Records for this exercise
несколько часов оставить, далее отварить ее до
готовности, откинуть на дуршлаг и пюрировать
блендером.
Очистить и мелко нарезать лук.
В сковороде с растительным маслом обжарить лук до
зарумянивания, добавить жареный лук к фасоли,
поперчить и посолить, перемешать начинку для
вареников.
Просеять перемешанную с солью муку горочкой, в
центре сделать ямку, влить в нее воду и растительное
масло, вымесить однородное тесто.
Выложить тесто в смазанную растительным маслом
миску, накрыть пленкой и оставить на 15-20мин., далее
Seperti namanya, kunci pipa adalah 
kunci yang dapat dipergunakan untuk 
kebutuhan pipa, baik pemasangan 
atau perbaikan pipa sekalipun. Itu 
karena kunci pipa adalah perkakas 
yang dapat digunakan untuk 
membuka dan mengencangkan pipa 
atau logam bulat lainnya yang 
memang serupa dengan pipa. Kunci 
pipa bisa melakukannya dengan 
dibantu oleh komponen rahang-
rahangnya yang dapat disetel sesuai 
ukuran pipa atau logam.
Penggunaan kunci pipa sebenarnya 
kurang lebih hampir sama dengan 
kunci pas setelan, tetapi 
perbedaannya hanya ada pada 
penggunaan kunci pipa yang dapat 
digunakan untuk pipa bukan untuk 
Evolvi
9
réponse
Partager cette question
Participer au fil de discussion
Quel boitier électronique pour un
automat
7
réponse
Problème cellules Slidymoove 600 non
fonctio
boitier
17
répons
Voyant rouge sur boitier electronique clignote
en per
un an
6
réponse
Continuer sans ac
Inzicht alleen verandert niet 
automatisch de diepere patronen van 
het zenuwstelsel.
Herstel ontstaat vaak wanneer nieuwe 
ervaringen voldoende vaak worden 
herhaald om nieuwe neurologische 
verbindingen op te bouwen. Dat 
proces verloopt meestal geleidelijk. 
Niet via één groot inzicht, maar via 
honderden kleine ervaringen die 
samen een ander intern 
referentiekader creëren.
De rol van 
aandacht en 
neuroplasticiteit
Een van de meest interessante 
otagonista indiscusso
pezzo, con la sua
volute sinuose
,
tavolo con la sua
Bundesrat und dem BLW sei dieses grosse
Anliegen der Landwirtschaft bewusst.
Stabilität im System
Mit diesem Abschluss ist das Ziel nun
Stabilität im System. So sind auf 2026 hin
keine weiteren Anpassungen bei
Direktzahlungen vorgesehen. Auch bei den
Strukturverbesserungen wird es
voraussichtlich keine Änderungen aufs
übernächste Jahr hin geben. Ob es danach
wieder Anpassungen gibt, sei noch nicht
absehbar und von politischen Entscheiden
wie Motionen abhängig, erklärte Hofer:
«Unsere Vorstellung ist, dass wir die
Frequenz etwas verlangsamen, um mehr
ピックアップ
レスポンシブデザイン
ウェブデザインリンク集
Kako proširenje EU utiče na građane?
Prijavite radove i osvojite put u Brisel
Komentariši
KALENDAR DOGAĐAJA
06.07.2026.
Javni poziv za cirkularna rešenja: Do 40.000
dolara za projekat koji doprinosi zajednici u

Exercise prompt
Set down every line of the entries above word for word, keeping the same line breaks.

Answer
несколько часов оставить, далее отварить ее до
готовности, откинуть на дуршлаг и пюрировать
блендером.
Очистить и мелко нарезать лук.
В сковороде с растительным маслом обжарить лук до
зарумянивания, добавить жареный лук к фасоли,
поперчить и посолить, перемешать начинку для
вареников.
Просеять перемешанную с солью муку горочкой, в
центре сделать ямку, влить в нее воду и растительное
масло, вымесить однородное тесто.
Выложить тесто в смазанную растительным маслом
миску, накрыть пленкой и оставить на 15-20мин., далее
Seperti namanya, kunci pipa adalah 
kunci yang dapat dipergunakan untuk 
kebutuhan pipa, baik pemasangan 
atau perbaikan pipa sekalipun. Itu 
karena kunci pipa adalah perkakas 
yang dapat digunakan untuk 
membuka dan mengencangkan pipa 
atau logam bulat lainnya yang 
memang serupa dengan pipa. Kunci 
pipa bisa melakukannya dengan 
dibantu oleh komponen rahang-
rahangnya yang dapat disetel sesuai 
ukuran pipa atau logam.
Penggunaan kunci pipa sebenarnya 
kurang lebih hampir sama dengan 
kunci pas setelan, tetapi 
perbedaannya hanya ada pada 
penggunaan kunci pipa yang dapat 
digunakan untuk pipa bukan untuk 
Evolvi
9
réponse
Partager cette question
Participer au fil de discussion
Quel boitier électronique pour un
automat
7
réponse
Problème cellules Slidymoove 600 non
fonctio
boitier
17
répons
Voyant rouge sur boitier electronique clignote
en per
un an
6
réponse
Continuer sans ac
Inzicht alleen verandert niet 
automatisch de diepere patronen van 
het zenuwstelsel.
Herstel ontstaat vaak wanneer nieuwe 
ervaringen voldoende vaak worden 
herhaald om nieuwe neurologische 
verbindingen op te bouwen. Dat 
proces verloopt meestal geleidelijk. 
Niet via één groot inzicht, maar via 
honderden kleine ervaringen die 
samen een ander intern 
referentiekader creëren.
De rol van 
aandacht en 
neuroplasticiteit
Een van de meest interessante 
otagonista indiscusso
pezzo, con la sua
volute sinuose
,
tavolo con la sua
Bundesrat und dem BLW sei dieses grosse
Anliegen der Landwirtschaft bewusst.
Stabilität im System
Mit diesem Abschluss ist das Ziel nun
Stabilität im System. So sind auf 2026 hin
keine weiteren Anpassungen bei
Direktzahlungen vorgesehen. Auch bei den
Strukturverbesserungen wird es
voraussichtlich keine Änderungen aufs
übernächste Jahr hin geben. Ob es danach
wieder Anpassungen gibt, sei noch nicht
absehbar und von politischen Entscheiden
wie Motionen abhängig, erklärte Hofer:
«Unsere Vorstellung ist, dass wir die
Frequenz etwas verlangsamen, um mehr
ピックアップ
レスポンシブデザイン
ウェブデザインリンク集
Kako proširenje EU utiče na građane?
Prijavite radove i osvojite put u Brisel
Komentariši
KALENDAR DOGAĐAJA
06.07.2026.
Javni poziv za cirkularna rešenja: Do 40.000
dolara za projekat koji doprinosi zajednici u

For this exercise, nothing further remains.